** Materials provided **

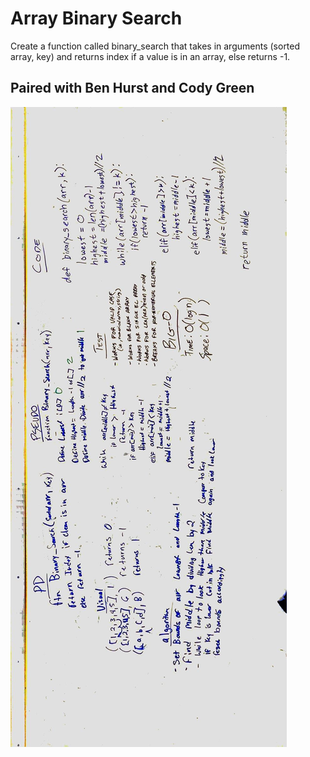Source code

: # Array Binary Search
Create a function called binary_search that takes in arguments (sorted array, key) and returns index if a value is in an array, else returns -1.

## Paired with Ben Hurst and Cody Green

![Whiteboard image ](/assets/array_binary_search.jpg)
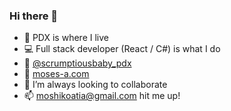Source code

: ### Hi there 👋
- 📍 PDX is where I live
- 💻 Full stack developer (React / C#) is what I do
- 🍪 [@scrumptiousbaby_pdx](https://www.instagram.com/scrumptiousbaby_pdx)
- 👾 [moses-a.com](https://moses-a.com)
- 👯 I’m always looking to collaborate
- 📫 [moshikoatia@gmail.com](mailto:moshikoatia@gmail.com) hit me up!

<!--
**Object-ions/Object-ions** is a ✨ _special_ ✨ repository because its `README.md` (this file) appears on your GitHub profile.

Here are some ideas to get you started:

- 🔭 I’m currently working on ...
- 🌱 I’m currently learning ...
- 👯 I’m looking to collaborate on ...
- 🤔 I’m looking for help with ...
- 💬 Ask me about ...
- 📫 How to reach me: ...
- 😄 Pronouns: ...
- ⚡ Fun fact: ...
-->

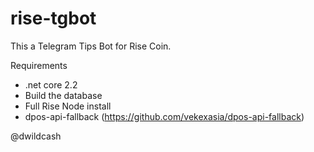 ﻿# rise-tgbot

This a Telegram Tips Bot for Rise Coin.

Requirements

- .net core 2.2
- Build the database
- Full Rise Node install 
- dpos-api-fallback (https://github.com/vekexasia/dpos-api-fallback)


@dwildcash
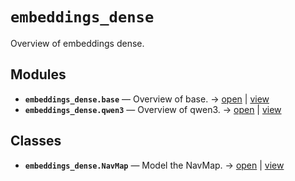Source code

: # `embeddings_dense`

Overview of embeddings dense.

<!-- START doctoc generated TOC please keep comment here to allow auto update -->
<!-- END doctoc generated TOC please keep comment here to allow auto update -->

## Modules

- **`embeddings_dense.base`** — Overview of base. → [open](vscode://file//workspace/kgfoundry/src/embeddings_dense/base.py:1:1) | [view](https://github.com/your-org/your-repo/blob/46a51f319338d544a6cfb6b7491a80695ba1dfde/src/embeddings_dense/base.py#L1)
- **`embeddings_dense.qwen3`** — Overview of qwen3. → [open](vscode://file//workspace/kgfoundry/src/embeddings_dense/qwen3.py:1:1) | [view](https://github.com/your-org/your-repo/blob/46a51f319338d544a6cfb6b7491a80695ba1dfde/src/embeddings_dense/qwen3.py#L1)

## Classes

- **`embeddings_dense.NavMap`** — Model the NavMap. → [open](vscode://file//workspace/kgfoundry/src/kgfoundry_common/navmap_types.py:74:1) | [view](https://github.com/your-org/your-repo/blob/46a51f319338d544a6cfb6b7491a80695ba1dfde/src/kgfoundry_common/navmap_types.py#L74-L93)
<!-- agent:readme v1 sha:46a51f319338d544a6cfb6b7491a80695ba1dfde content:e0d1a533609a -->
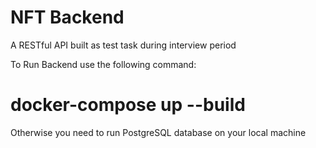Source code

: # NFT Backend

A RESTful API built as test task during interview period

To Run Backend use the following command:
# docker-compose up --build

Otherwise you need to run PostgreSQL database on your local machine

** Exercise details **
Strip out the pictures and reproduce the remaining material above exactly.

** Completed exercise **
Source code

: # Array Binary Search
Create a function called binary_search that takes in arguments (sorted array, key) and returns index if a value is in an array, else returns -1.

## Paired with Ben Hurst and Cody Green

![Whiteboard image ](/assets/array_binary_search.jpg)
Source code

: ### Hi there 👋
- 📍 PDX is where I live
- 💻 Full stack developer (React / C#) is what I do
- 🍪 [@scrumptiousbaby_pdx](https://www.instagram.com/scrumptiousbaby_pdx)
- 👾 [moses-a.com](https://moses-a.com)
- 👯 I’m always looking to collaborate
- 📫 [moshikoatia@gmail.com](mailto:moshikoatia@gmail.com) hit me up!

<!--
**Object-ions/Object-ions** is a ✨ _special_ ✨ repository because its `README.md` (this file) appears on your GitHub profile.

Here are some ideas to get you started:

- 🔭 I’m currently working on ...
- 🌱 I’m currently learning ...
- 👯 I’m looking to collaborate on ...
- 🤔 I’m looking for help with ...
- 💬 Ask me about ...
- 📫 How to reach me: ...
- 😄 Pronouns: ...
- ⚡ Fun fact: ...
-->

 ﻿# rise-tgbot

This a Telegram Tips Bot for Rise Coin.

Requirements

- .net core 2.2
- Build the database
- Full Rise Node install 
- dpos-api-fallback (https://github.com/vekexasia/dpos-api-fallback)


@dwildcash
Source code

: # `embeddings_dense`

Overview of embeddings dense.

<!-- START doctoc generated TOC please keep comment here to allow auto update -->
<!-- END doctoc generated TOC please keep comment here to allow auto update -->

## Modules

- **`embeddings_dense.base`** — Overview of base. → [open](vscode://file//workspace/kgfoundry/src/embeddings_dense/base.py:1:1) | [view](https://github.com/your-org/your-repo/blob/46a51f319338d544a6cfb6b7491a80695ba1dfde/src/embeddings_dense/base.py#L1)
- **`embeddings_dense.qwen3`** — Overview of qwen3. → [open](vscode://file//workspace/kgfoundry/src/embeddings_dense/qwen3.py:1:1) | [view](https://github.com/your-org/your-repo/blob/46a51f319338d544a6cfb6b7491a80695ba1dfde/src/embeddings_dense/qwen3.py#L1)

## Classes

- **`embeddings_dense.NavMap`** — Model the NavMap. → [open](vscode://file//workspace/kgfoundry/src/kgfoundry_common/navmap_types.py:74:1) | [view](https://github.com/your-org/your-repo/blob/46a51f319338d544a6cfb6b7491a80695ba1dfde/src/kgfoundry_common/navmap_types.py#L74-L93)
<!-- agent:readme v1 sha:46a51f319338d544a6cfb6b7491a80695ba1dfde content:e0d1a533609a -->
Source code

: # NFT Backend

A RESTful API built as test task during interview period

To Run Backend use the following command:
# docker-compose up --build

Otherwise you need to run PostgreSQL database on your local machine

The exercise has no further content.